Instructions for the task:
Everything from the first line of the entries below through the line holding "379 222 999.0" must be printed exactly as written.

Information given:
BEGIN
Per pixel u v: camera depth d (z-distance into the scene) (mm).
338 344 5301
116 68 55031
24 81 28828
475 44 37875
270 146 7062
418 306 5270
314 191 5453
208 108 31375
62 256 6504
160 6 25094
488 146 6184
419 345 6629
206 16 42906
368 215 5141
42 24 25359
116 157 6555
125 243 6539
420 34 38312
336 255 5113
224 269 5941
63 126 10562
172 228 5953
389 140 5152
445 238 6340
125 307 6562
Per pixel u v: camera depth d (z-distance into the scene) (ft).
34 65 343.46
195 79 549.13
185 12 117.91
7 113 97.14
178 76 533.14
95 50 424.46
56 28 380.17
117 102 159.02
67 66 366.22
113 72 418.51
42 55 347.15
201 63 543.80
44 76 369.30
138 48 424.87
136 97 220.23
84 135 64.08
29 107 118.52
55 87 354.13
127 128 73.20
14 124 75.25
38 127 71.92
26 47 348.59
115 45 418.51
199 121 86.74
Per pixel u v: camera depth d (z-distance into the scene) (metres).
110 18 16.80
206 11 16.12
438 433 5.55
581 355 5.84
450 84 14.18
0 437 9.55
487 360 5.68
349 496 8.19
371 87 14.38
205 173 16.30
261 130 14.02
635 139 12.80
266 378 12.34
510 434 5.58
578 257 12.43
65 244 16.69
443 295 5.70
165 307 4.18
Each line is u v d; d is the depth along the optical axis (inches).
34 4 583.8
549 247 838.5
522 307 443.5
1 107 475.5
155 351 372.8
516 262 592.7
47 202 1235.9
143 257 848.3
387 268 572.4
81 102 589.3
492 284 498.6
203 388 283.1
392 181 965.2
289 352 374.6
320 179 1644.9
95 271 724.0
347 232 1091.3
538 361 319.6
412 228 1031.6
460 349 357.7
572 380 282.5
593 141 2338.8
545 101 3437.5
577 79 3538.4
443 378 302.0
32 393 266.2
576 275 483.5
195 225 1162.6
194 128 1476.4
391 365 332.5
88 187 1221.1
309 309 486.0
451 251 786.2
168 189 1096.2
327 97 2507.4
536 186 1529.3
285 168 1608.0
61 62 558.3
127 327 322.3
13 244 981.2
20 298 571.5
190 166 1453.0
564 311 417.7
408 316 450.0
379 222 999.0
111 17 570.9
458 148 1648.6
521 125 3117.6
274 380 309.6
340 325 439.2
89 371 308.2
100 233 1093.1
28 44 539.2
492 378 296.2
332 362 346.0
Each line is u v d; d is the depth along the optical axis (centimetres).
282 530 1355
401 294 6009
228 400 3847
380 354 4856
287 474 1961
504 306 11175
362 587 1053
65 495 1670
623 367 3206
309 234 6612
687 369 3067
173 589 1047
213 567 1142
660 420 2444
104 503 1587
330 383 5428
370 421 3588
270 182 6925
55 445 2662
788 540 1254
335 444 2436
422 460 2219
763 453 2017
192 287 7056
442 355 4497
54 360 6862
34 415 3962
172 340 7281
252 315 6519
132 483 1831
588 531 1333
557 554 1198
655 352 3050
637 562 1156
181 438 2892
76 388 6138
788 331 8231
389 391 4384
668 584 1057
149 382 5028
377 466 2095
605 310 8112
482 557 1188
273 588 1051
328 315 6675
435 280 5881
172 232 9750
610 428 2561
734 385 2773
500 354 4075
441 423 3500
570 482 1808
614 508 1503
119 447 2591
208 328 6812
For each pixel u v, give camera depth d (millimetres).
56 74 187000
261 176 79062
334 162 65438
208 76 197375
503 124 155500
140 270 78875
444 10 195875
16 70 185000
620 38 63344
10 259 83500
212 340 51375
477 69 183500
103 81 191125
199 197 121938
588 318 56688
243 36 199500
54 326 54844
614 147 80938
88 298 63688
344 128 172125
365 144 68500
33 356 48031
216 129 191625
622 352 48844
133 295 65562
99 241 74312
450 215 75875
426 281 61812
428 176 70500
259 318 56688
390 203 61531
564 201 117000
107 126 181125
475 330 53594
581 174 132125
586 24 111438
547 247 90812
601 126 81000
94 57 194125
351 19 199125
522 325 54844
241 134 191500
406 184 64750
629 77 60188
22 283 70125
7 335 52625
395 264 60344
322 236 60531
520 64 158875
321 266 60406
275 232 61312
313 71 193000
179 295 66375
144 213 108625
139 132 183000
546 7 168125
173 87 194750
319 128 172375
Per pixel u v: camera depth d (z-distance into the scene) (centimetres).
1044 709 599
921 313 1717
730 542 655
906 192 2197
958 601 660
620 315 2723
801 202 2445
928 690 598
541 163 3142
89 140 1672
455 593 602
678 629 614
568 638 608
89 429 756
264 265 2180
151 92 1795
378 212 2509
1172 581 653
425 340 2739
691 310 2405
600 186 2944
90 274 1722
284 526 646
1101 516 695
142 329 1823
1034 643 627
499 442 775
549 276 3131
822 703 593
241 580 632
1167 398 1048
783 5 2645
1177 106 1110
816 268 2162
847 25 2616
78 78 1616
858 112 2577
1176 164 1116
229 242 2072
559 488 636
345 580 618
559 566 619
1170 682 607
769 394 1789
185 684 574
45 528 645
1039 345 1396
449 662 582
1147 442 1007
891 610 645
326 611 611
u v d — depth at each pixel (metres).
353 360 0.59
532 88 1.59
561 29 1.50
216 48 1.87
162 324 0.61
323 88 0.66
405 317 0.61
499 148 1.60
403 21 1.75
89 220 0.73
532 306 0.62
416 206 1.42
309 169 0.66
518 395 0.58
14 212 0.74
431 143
END
Written response:
Per pixel u v: camera depth d (z-distance into the scene) (mm).
338 344 5301
116 68 55031
24 81 28828
475 44 37875
270 146 7062
418 306 5270
314 191 5453
208 108 31375
62 256 6504
160 6 25094
488 146 6184
419 345 6629
206 16 42906
368 215 5141
42 24 25359
116 157 6555
125 243 6539
420 34 38312
336 255 5113
224 269 5941
63 126 10562
172 228 5953
389 140 5152
445 238 6340
125 307 6562
Per pixel u v: camera depth d (z-distance into the scene) (ft).
34 65 343.46
195 79 549.13
185 12 117.91
7 113 97.14
178 76 533.14
95 50 424.46
56 28 380.17
117 102 159.02
67 66 366.22
113 72 418.51
42 55 347.15
201 63 543.80
44 76 369.30
138 48 424.87
136 97 220.23
84 135 64.08
29 107 118.52
55 87 354.13
127 128 73.20
14 124 75.25
38 127 71.92
26 47 348.59
115 45 418.51
199 121 86.74
Per pixel u v: camera depth d (z-distance into the scene) (metres).
110 18 16.80
206 11 16.12
438 433 5.55
581 355 5.84
450 84 14.18
0 437 9.55
487 360 5.68
349 496 8.19
371 87 14.38
205 173 16.30
261 130 14.02
635 139 12.80
266 378 12.34
510 434 5.58
578 257 12.43
65 244 16.69
443 295 5.70
165 307 4.18
Each line is u v d; d is the depth along the optical axis (inches).
34 4 583.8
549 247 838.5
522 307 443.5
1 107 475.5
155 351 372.8
516 262 592.7
47 202 1235.9
143 257 848.3
387 268 572.4
81 102 589.3
492 284 498.6
203 388 283.1
392 181 965.2
289 352 374.6
320 179 1644.9
95 271 724.0
347 232 1091.3
538 361 319.6
412 228 1031.6
460 349 357.7
572 380 282.5
593 141 2338.8
545 101 3437.5
577 79 3538.4
443 378 302.0
32 393 266.2
576 275 483.5
195 225 1162.6
194 128 1476.4
391 365 332.5
88 187 1221.1
309 309 486.0
451 251 786.2
168 189 1096.2
327 97 2507.4
536 186 1529.3
285 168 1608.0
61 62 558.3
127 327 322.3
13 244 981.2
20 298 571.5
190 166 1453.0
564 311 417.7
408 316 450.0
379 222 999.0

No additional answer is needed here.